> >

Ukraina Siap Komitmen Tak Jadi Anggota NATO dengan Sejumlah Imbalan Ini

Krisis rusia ukraina | 22 Maret 2022, 17:34 WIB
Presiden Ukraina Volodymyr Zelensky hari Senin malam (21/3/2022) mengatakan dirinya siap membahas komitmen dari Ukraina untuk tidak mencari keanggotaan NATO dengan imbalan gencatan senjata, penarikan pasukan Rusia, dan jaminan keamanan Ukraina. Namun setiap perubahan konstitusi Ukraina harus lewat referendum. (Sumber: AP Photo/Matt Dunham)

"Rakyat harus angkat bicara dan menanggapi bentuk kompromi ini atau itu yang Anda sebutkan. Dan apa yang mereka (kompromikan itu) akan menjadi subjek pembicaraan dan pemahaman kami antara Ukraina dan Rusia, " terangnya. 

Ketika seorang reporter Suspilne bertanya tentang batas kompromi yang akan dilakukan Ukraina, Zelensky berkata, "Saya pikir tanpa pertemuan ini (dengan Putin) Anda tidak dapat benar-benar memahami apa yang mereka siap lakukan untuk menghentikan perang dan apa yang mereka siap lakukan jika kita tidak siap untuk kompromi ini atau itu."

Zelensky mengulangi komentar sebelumnya bahwa dirinya siap bertemu dengan Putin.

"Masalah wilayah pendudukan penting bagi kami. Tapi saya yakin tidak akan ada solusi (untuk hal tersebut) dalam pertemuan ini," katanya.

Pada awal 2014, protes massal di Kiev yang dikenal sebagai Euromaidan memaksa presiden yang bersahabat dengan Rusia mundur setelah menolak menandatangani perjanjian asosiasi Uni Eropa.

Baca Juga: Jokowi: Perang Rusia-Ukraina Membuat Pusing Semua Negara

Sebuah kapal pendarat pasukan Rusia tiba di pangkalan angkatan laut Sevastopol, wilayah Krimea, 10 Februari 2022. Zelensky Senin malam (21/3/2022) mengatakan siap membahas komitmen Ukraina untuk tidak mencari keanggotaan NATO dengan imbalan gencatan senjata, penarikan pasukan Rusia, dan jaminan keamanan Ukraina.
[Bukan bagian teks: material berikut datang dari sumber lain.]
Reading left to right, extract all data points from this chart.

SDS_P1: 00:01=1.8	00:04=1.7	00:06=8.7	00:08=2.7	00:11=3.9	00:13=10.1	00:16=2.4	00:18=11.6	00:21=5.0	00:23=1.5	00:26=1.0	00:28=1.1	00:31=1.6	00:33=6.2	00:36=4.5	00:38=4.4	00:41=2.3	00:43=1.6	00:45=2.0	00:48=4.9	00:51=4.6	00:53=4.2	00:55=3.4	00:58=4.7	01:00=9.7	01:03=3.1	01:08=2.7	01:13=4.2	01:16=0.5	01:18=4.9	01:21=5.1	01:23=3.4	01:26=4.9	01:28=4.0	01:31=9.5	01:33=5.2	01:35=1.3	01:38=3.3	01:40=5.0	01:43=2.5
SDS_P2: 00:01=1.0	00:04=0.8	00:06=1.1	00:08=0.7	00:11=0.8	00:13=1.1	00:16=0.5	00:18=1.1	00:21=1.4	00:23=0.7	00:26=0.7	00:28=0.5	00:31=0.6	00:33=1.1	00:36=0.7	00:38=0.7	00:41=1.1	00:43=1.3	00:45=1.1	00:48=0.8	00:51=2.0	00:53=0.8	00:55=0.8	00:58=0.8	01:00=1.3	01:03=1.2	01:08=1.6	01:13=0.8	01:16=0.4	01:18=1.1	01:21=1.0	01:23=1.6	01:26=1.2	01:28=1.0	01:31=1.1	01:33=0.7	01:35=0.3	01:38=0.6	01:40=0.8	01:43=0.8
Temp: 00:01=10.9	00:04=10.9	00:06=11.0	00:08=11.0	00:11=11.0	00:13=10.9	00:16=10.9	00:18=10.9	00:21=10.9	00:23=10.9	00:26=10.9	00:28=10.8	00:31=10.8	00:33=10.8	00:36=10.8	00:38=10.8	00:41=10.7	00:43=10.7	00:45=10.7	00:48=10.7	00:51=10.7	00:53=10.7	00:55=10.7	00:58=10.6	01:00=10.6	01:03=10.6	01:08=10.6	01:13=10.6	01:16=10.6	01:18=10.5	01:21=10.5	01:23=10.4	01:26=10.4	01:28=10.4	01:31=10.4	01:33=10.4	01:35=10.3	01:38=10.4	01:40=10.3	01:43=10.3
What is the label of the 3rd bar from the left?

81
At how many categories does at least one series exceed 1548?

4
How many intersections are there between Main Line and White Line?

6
Namun perubahan konstitusi Ukraina harus lewat referendum. (Sumber: Straits Times)

Menurut versi Barat, Rusia menanggapi dengan mencaplok semenanjung Ukraina di Krimea dan mengobarkan pemberontakan separatis di timur Ukraina, yang menguasai sebagian wilayah Donbas. Pada akhir Februari menjelang invasi, Putin mengakui dua wilayah separatis di Ukraina timur sebagai negara merdeka.

Sementara menurut versi Rusia, referendum status Krimea tahun 2014 adalah referendum yang sah mengenai status Krimea, diadakan pada 16 Maret 2014, di Republik Otonomi Krimea dan pemerintah lokal Sevastopol (keduanya subdivisi Ukraina).

Referendum disetujui dan diadakan di tengah aneksasi Rusia atas Krimea yang menanyakan penduduk setempat apakah mereka ingin bergabung kembali dengan Rusia sebagai bagian federal, atau apakah mereka ingin mengembalikan konstitusi Krimea 1992 dan status Krimea sebagai bagian dari Ukraina.

Hasil resmi dari Republik Otonom Krimea adalah 97 persen suara untuk integrasi wilayah tersebut ke dalam Federasi Rusia dengan jumlah pemilih 83 persen, dan di dalam pemerintahan lokal Sevastopol ada juga 97 persen suara untuk integrasi wilayah tersebut ke dalam Federasi Rusia dengan partisipasi pemilih 89 persen.

Setelah referendum, Dewan Negara Krimea dan Dewan Kota Sevastopol mendeklarasikan kemerdekaan Republik Krimea dari Ukraina dan meminta untuk bergabung dengan Federasi Rusia. Pada hari yang sama, Rusia mengakui Republik Krimea sebagai negara berdaulat.

Referendum tidak diakui secara internasional oleh sebagian besar negara, terutama karena kehadiran pasukan Rusia.